■ Selected extract ■
——————

Statistical Count

Overview

The Statistical Count widget provides a statistical summary of numeric columns in the dataset. It helps users analyze data distribution, central tendency, and variability by combining a histogram visualization with key statistical metrics such as minimum, maximum, mean, median, and standard deviation. This widget is particularly useful for identifying data spread, skewness, and outliers in numerical fields.

This widget supports data profiling and data quality validation to highlight how numeric values are spread and where they concentrate. It combines visual distribution analysis with precise statistical metrics, enabling users to quickly understand numeric data behavior and identify anomalies that may impact data quality or downstream analytics.

What the Widget Analyzes

  • Profiling dimension: Statistical distribution and descriptive statistics of numeric data

  • Level of analysis: Column-level analysis for numeric columns in the dataset

  • Calculation basis:

    • Statistics are calculated using the values present in each numeric column, considering non-null records only.

    • The widget computes minimum, maximum, mean (average), median, and standard deviation based on the observed data values.

What the Widget Shows

  • A histogram-based visualization showing the distribution of values for the selected numeric column.

  • Bars represent the frequency of values grouped into ranges (bins).

  • Key statistical indicators including Minimum, Maximum, Mean, Median, and Standard Deviation (Std Dev) displayed in context with the distribution. The Standard Deviation value is displayed above the chart.

  • A tabular summary listing exact statistical metrics (minimum, maximum, mean, standard deviation) for all numeric columns in the dataset.

  • The ability to switch focus between numeric columns for detailed analysis. Column-level selectors and indicators update the distribution and statistics shown for the selected column.

How to Read This Widget

  • Each bar in the histogram represents a range of numeric values within the selected column.

  • The height of each bar indicates the number of records whose values fall within that range.

  • Vertical markers on the chart represent key statistical measures such as:

    • Minimum - Lowest observed value

    • Maximum - Highest observed value

    • Mean - Average value

    • Median - Central value

  • The standard deviation value provides an indication of how widely the values are distributed around the mean.

  • The table compares statistical behavior across all the numeric columns.

Column Selection

  • The currently selected column name is displayed below the Column dropdown at the top left corner of the widget.

  • Selecting a different column from the dropdown list updates the histogram chart and distribution details dynamically.

  • Only one column can be analyzed at a time in this widget.

Available Views

The widget supports a histogram-based chart view that provides a statistical overview of value distribution for a selected numeric column. This view is intended for distribution analysis and not for drilling into individual records. It displays distribution of values for a selected numeric column and provides an immediate visual understanding of how values are spread across the range.

On the top-right corner of the visualization pane, use the:

  • Expand icon to visualize a larger view of the histogram for improved readability

  • Collapse icon to restore the widget to its default size

Note:

  • Hovering over a histogram bar displays a tooltip showing the value range and corresponding record count.

——————

■ Stored data ■
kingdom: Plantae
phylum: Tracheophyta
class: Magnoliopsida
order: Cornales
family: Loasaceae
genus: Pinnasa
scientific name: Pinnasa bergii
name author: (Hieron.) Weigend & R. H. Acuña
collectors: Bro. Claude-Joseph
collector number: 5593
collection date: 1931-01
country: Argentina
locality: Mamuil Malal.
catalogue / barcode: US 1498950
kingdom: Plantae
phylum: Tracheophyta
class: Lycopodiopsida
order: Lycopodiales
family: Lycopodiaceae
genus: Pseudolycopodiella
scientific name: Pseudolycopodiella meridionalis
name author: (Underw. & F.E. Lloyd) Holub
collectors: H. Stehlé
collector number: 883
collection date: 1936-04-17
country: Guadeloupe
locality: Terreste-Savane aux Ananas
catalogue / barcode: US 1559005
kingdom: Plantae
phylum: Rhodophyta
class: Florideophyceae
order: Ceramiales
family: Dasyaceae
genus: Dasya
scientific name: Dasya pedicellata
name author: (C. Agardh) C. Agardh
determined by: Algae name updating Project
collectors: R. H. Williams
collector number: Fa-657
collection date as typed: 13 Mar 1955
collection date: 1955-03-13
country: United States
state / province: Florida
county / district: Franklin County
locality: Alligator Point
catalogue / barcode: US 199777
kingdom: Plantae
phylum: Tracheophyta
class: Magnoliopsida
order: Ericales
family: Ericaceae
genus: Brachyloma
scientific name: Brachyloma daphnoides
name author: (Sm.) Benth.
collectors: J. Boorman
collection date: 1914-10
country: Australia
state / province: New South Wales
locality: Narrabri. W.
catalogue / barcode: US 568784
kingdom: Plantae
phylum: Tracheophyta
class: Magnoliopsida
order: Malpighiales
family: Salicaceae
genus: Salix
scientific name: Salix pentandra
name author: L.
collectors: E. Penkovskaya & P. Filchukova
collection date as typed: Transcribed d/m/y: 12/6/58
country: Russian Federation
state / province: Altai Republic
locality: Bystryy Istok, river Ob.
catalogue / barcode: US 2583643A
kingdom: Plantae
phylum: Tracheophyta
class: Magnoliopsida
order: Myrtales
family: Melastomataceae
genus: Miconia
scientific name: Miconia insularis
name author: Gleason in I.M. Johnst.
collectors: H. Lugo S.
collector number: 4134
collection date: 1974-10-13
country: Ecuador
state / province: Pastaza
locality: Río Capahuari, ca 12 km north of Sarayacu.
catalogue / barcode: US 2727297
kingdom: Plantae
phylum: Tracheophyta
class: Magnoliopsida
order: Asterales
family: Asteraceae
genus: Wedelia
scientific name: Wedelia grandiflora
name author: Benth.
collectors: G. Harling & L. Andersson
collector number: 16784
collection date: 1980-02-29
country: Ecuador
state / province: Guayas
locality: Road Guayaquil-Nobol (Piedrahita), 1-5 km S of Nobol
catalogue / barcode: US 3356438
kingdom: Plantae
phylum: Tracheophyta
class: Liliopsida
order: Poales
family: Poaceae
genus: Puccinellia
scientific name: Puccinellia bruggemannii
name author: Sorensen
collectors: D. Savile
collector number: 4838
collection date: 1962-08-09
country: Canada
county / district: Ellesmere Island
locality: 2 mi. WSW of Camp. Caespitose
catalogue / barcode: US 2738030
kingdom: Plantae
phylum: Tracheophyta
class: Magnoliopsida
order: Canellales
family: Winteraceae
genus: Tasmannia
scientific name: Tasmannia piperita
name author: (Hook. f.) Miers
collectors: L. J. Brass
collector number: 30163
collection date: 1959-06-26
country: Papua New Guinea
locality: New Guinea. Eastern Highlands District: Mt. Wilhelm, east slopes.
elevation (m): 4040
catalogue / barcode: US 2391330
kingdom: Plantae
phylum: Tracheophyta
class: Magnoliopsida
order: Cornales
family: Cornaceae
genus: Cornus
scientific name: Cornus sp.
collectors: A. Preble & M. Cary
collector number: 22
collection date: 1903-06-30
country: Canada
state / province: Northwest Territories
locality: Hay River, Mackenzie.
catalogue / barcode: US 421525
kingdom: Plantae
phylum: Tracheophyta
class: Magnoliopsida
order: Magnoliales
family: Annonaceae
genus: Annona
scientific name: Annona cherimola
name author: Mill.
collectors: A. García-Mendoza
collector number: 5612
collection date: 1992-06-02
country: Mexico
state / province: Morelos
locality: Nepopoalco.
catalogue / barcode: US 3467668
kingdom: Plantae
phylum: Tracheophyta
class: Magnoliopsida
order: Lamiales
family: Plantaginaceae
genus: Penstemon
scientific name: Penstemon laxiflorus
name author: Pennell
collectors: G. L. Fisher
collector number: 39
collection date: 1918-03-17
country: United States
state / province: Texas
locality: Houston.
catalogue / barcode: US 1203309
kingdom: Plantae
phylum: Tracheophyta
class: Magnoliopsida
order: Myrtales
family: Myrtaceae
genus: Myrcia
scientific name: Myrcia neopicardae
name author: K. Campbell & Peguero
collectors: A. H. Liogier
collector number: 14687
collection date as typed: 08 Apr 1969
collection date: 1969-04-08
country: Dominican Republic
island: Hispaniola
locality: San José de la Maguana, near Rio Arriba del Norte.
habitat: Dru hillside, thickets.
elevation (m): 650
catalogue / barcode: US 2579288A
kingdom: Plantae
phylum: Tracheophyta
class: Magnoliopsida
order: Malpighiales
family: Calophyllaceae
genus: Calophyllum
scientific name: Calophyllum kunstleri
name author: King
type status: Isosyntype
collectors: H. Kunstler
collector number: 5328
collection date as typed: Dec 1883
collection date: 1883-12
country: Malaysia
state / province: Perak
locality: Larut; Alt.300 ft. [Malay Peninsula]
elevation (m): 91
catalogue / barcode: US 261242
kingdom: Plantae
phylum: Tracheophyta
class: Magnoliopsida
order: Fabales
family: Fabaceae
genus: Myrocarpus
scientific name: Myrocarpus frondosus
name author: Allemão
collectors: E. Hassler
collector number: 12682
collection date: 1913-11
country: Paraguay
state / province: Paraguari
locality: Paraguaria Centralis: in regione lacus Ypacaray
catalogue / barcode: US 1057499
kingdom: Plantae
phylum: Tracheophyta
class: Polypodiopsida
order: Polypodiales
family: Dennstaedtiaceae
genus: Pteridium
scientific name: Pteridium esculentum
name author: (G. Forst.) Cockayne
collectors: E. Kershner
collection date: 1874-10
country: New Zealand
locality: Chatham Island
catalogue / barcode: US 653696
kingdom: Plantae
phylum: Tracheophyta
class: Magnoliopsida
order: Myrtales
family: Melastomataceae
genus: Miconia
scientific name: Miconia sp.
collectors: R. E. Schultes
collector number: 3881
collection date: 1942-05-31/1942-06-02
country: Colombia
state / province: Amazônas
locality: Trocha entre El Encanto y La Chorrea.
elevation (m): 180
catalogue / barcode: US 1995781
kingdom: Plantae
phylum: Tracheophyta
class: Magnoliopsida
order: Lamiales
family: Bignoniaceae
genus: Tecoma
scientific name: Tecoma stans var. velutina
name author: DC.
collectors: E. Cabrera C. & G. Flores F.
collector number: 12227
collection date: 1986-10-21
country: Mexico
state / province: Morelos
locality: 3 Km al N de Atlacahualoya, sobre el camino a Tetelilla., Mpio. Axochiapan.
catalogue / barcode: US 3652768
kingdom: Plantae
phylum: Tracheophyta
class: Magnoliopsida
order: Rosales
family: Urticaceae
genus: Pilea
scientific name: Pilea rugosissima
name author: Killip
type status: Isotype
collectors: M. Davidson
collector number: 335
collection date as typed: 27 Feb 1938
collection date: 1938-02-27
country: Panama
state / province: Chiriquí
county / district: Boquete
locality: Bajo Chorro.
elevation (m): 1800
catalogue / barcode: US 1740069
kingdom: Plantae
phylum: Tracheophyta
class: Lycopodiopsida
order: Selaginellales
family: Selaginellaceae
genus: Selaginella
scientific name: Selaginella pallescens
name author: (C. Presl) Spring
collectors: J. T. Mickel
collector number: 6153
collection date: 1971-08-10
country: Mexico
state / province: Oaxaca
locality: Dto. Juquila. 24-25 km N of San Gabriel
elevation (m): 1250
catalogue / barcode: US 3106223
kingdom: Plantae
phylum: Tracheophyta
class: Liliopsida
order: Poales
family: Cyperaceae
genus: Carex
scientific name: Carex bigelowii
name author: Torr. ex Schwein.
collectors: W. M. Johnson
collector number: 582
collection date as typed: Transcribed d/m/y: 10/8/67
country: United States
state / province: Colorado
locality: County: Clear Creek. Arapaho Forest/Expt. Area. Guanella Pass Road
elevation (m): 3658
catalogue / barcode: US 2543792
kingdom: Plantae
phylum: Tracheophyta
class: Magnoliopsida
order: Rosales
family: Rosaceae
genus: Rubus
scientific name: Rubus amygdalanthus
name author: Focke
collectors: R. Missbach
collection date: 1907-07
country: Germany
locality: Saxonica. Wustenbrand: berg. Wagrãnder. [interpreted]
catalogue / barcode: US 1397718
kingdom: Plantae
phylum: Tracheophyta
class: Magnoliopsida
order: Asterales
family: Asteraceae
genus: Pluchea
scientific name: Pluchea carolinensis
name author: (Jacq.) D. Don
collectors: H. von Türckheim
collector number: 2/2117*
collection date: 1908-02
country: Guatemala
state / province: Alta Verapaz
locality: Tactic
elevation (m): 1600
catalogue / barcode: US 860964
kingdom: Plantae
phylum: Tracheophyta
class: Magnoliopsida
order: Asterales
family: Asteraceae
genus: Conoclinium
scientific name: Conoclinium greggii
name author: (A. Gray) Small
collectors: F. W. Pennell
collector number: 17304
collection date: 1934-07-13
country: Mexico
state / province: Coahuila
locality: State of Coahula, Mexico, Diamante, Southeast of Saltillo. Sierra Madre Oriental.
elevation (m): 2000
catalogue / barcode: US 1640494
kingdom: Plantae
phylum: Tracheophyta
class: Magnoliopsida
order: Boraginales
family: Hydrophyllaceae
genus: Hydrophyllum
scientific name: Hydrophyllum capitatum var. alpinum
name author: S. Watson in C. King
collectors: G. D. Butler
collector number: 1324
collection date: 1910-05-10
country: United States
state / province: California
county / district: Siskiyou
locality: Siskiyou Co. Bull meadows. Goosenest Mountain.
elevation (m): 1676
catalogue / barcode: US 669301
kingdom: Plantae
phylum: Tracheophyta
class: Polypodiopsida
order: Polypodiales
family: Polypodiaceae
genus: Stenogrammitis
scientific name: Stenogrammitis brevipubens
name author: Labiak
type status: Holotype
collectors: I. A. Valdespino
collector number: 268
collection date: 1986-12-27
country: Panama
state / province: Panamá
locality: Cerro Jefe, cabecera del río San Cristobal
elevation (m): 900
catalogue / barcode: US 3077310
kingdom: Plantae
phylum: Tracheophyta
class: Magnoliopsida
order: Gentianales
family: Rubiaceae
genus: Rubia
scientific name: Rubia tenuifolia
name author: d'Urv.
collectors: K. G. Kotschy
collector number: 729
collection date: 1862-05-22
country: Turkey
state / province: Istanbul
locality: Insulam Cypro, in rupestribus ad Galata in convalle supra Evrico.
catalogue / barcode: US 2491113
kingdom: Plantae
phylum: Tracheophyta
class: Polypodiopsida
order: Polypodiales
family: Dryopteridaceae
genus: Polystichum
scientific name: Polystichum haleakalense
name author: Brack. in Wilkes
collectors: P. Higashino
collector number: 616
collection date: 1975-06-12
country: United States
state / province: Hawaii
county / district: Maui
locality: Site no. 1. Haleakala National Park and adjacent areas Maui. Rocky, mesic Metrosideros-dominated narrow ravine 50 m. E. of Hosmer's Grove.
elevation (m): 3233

——————

■ What you have to do ■
In the Statistical Count text, restate the paragraph beginning "The widget supports a histogram-based chart view" as a short bulleted list that keeps its main facts. None of the rows are needed for what follows.

■ Answer for the task ■
- The widget offers a histogram-based chart view of a selected numeric column.
- The view gives a statistical overview of how values are distributed.
- It is meant for distribution analysis, not for drilling into individual records.
- It shows at a glance how values spread across the range.